WORK TO BE COMPLETED
Gather up every line from the entries below that uses the word "SELECT".

*** TASK DATA ***

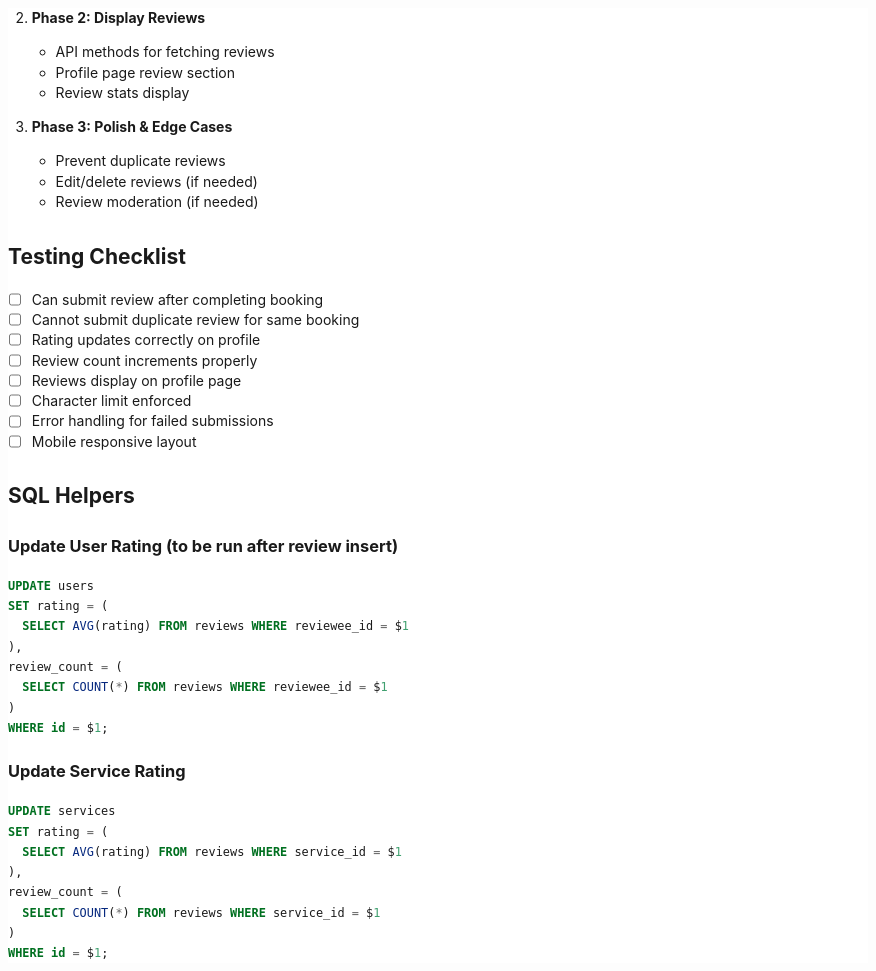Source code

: 2. **Phase 2: Display Reviews**
   - API methods for fetching reviews
   - Profile page review section
   - Review stats display

3. **Phase 3: Polish & Edge Cases**
   - Prevent duplicate reviews
   - Edit/delete reviews (if needed)
   - Review moderation (if needed)

## Testing Checklist

- [ ] Can submit review after completing booking
- [ ] Cannot submit duplicate review for same booking
- [ ] Rating updates correctly on profile
- [ ] Review count increments properly
- [ ] Reviews display on profile page
- [ ] Character limit enforced
- [ ] Error handling for failed submissions
- [ ] Mobile responsive layout

## SQL Helpers

### Update User Rating (to be run after review insert)
```sql
UPDATE users 
SET rating = (
  SELECT AVG(rating) FROM reviews WHERE reviewee_id = $1
),
review_count = (
  SELECT COUNT(*) FROM reviews WHERE reviewee_id = $1
)
WHERE id = $1;
```

### Update Service Rating
```sql
UPDATE services 
SET rating = (
  SELECT AVG(rating) FROM reviews WHERE service_id = $1
),
review_count = (
  SELECT COUNT(*) FROM reviews WHERE service_id = $1
)
WHERE id = $1;
```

***

TASK ANSWER
  SELECT AVG(rating) FROM reviews WHERE reviewee_id = $1
  SELECT COUNT(*) FROM reviews WHERE reviewee_id = $1
  SELECT AVG(rating) FROM reviews WHERE service_id = $1
  SELECT COUNT(*) FROM reviews WHERE service_id = $1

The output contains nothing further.